Übernachtet wurde natürlich wieder vorne an der Mautstation. Wenigstens brauchten wir nicht nach neuen Möglichkeiten zu suchen, wir kannten den Weg. Zumindest halbwegs. Blöd nur, daß das GPS die gefahrene Strecke immer wieder hinten weglöscht, daher mußten wir schon etwas suchen, bis wir die eine Straße fanden, die nach Südosten in Richtung Grenze führte.
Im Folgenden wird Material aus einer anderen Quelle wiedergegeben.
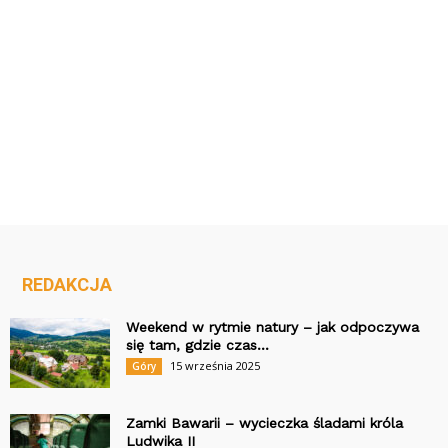
REDAKCJA
Weekend w rytmie natury – jak odpoczywa
się tam, gdzie czas...
15 września 2025
Góry
Zamki Bawarii – wycieczka śladami króla
Ludwika II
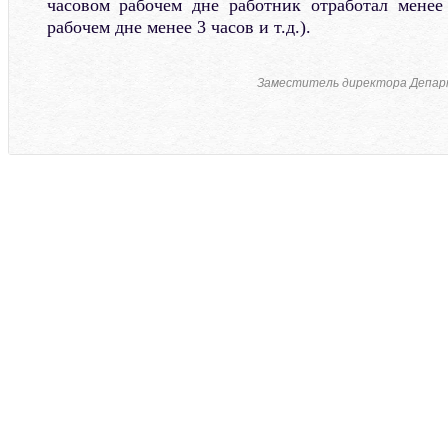
часовом рабочем дне работник отработал менее
рабочем дне менее 3 часов и т.д.).
Заместитель директора Депар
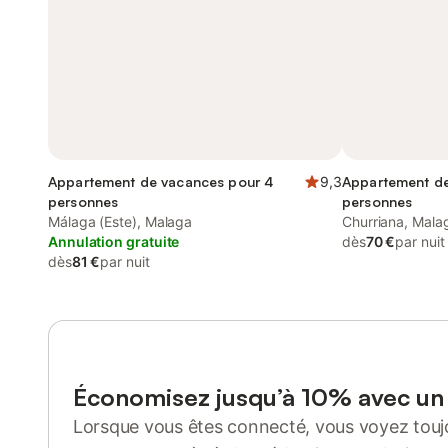
Appartement de vacances pour 4
9,3
Appartement de
personnes
personnes
Málaga (Este), Malaga
Churriana, Mala
Annulation gratuite
dès
70 €
par nuit
dès
81 €
par nuit
Économisez jusqu’à 10% avec u
Lorsque vous êtes connecté, vous voyez toujo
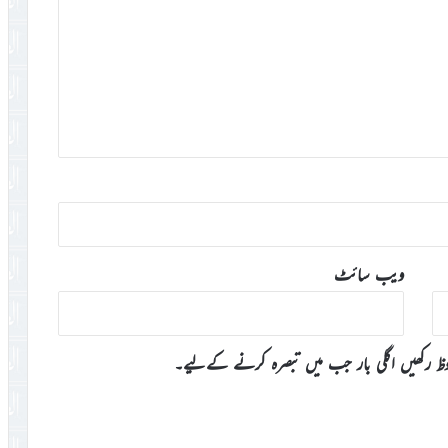
ویب‌ سائٹ
وظ رکھیں اگلی بار جب میں تبصرہ کرنے کےلیے۔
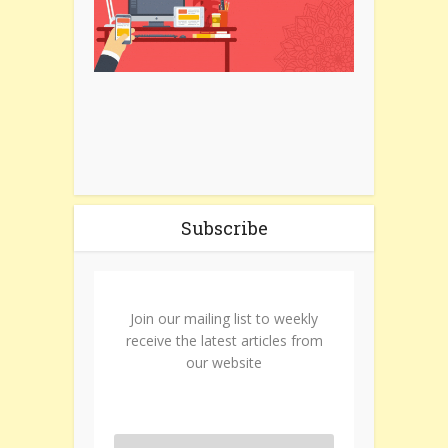
Subscribe
Join our mailing list to weekly
receive the latest articles from
our website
Guayaquil gefiel mir immer besser. Auch Nachts ist scheinbar immer etwas los. Es war schließlich Mittwoch und dann auch noch relativ spät in der Nacht, als wir im Stau steckten. Im Stadtzentrum sowohl, als auch in den äußeren Bezirken, wo scheinbar die Überlandbusse fuhren, wimmelte es von Autos und Menschen, die auf den ersten Blick hektisch durcheinander wuselten und aneinander vorbeidrängten und drückten. Bei genauerem hinsehen, also bei Betrachtung Einzelner, kam allerdings kein Gedanke an Hektik auf. Jeder einzelne sah aus wie die Ruhe selbst, lachte, scherzte, grinste oder ging apathisch oder gemütlich vor sich hin. Richtiges Gerenne gab nicht einmal bei den Bussen. Die steckten eh im Stau und man konnte sie jederzeit zu Fuß einholen, die Türen waren meist auch offen. Kein Streß.

Guayaquil, Nacht, Stau
In einem der äußeren Bezirke von Guayaquil-City bei Nacht.
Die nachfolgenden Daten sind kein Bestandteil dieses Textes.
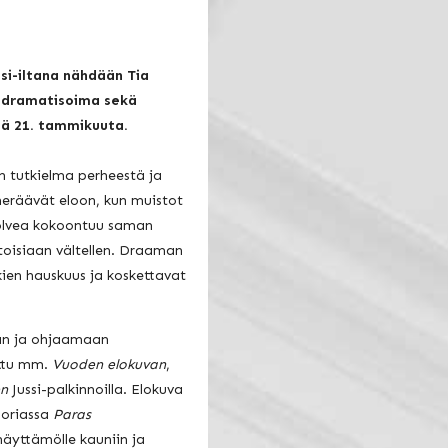
si-iltana nähdään Tia
.) dramatisoima sekä
ä 21. tammikuuta.
tutkielma perheestä ja
heräävät eloon, kun muistot
polvea kokoontuu saman
 toisiaan vältellen. Draaman
kien hauskuus ja koskettavat
an ja ohjaamaan
ittu mm.
Vuoden elokuvan
,
en
Jussi-palkinnoilla. Elokuva
goriassa
Paras
äyttämölle kauniin ja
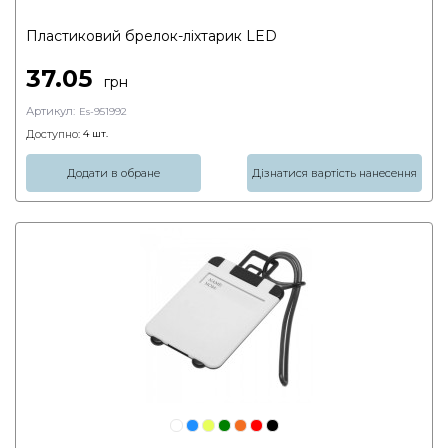
Пластиковий брелок-ліхтарик LED
37.05
грн
Артикул:
Es-951992
Доступно:
4
шт.
Додати в обране
Дізнатися вартість нанесення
Als wir auf dem LKW-Parkplatz ankamen gab es Abendessen. Als Bordköchin ist Gabi nach wie vor ungeschlagen. Wenn ich koche, kann man es essen und es füllt auch den Magen, man ist verpflegt. Aber Gabis Essen schmeckt auch noch. Liegt wohl an den Gewürzen. Damit konnte ich nie umgehen, denn das einzige Gewürz, das ich kenne heißt Salz. Während also Gabi das Essen zubereitete, betrieb ich Mückenabwehr mit Autan, Insektenspray, Handtuch und Fliegenpatsche, die eher für die Tagjagd geeignet zu sein scheint, als für die Nachtjagd. Die Viecher waren heute wieder ziemlich aggressiv unterwegs. Irgendwo muß hier Süßwasser in der Nähe sein. Das Auto blieb zu, damit es innen möglichst Mückenfrei blieb. Das Essen war
Unangenehm war auch das anschließende Spülen. Das war meine Aufgabe. Vorne am Häuschen war ein Wasserhahn, aus dem naturgemäß Wasser kam, wenn man ihn aufdreht. Dies wiederum hat zur Folge, daß sich da im Laufe der Zeit eine Pfütze bildet, welche wiederum eine hervorragende Nist- und Brutstätte für diese widerwärtigen Viecher ist. Als Verbündete hatte ich zwar Fledermäuse in großer Anzahl, doch die Mücken hatten eine Überlegenheit von hundert zu eins. Ich ging also als erstes zum Auto und holte das Mückennetz aus der Versenkung. Das war schon lange nicht mehr im Einsatz. Das Spülen ist eigentlich keine große Angelegenheit, aber hier wurde es ein riesen Terz. Das Hemd sollte nicht naß werden, weil die Drecksviecher dann durchstechen können, wenn der Stoff am Körper klebt. Und diese Pfütze war wirklich unangenehm. Kaum stand man einige Sekunden am laufenden Wasser, schon hatte man einen Schwarm Mücken um den Schädel schwirren, der, wieder ein paar Sekunden später, zu einem Geschwader anwächst. Dieses ekelhafte helle Surren, das normalerweise die Viecher verrät. Man kann dadurch den Störenfried auch im Dunklen orten. Sobald es aufhört, zuschlagen. Meist erwischt man sie auf diese Weise. Aber hier war keine Horchpeilung mehr möglich, weil so viele von den Biestern unterwegs waren, und in der Masse wirken sie wie Störsender, es surrte einfach überall. Ich ging dazu über, ein paar Sekunden zu spülen, dann ruckartig zurückzutreten, zum Handtuch, das ich mir um den Nacken gehängt hatte, und schlug damit genau dort hin, wo ich zuvor stand. Dann wieder vor und weiterspülen. Nach ein paar Sekunden, das gleiche Spielchen wieder. Das kann es doch nicht sein, oder? Die ganze Energie, die man sich über das Essen zuführt, die muß man wieder an diesen Viechern verschwenden. Sollten wir noch länger hier bleiben, dann wird das Spülen auf den nächsten morgen verschoben, wenn die Mücken abgezogen sind.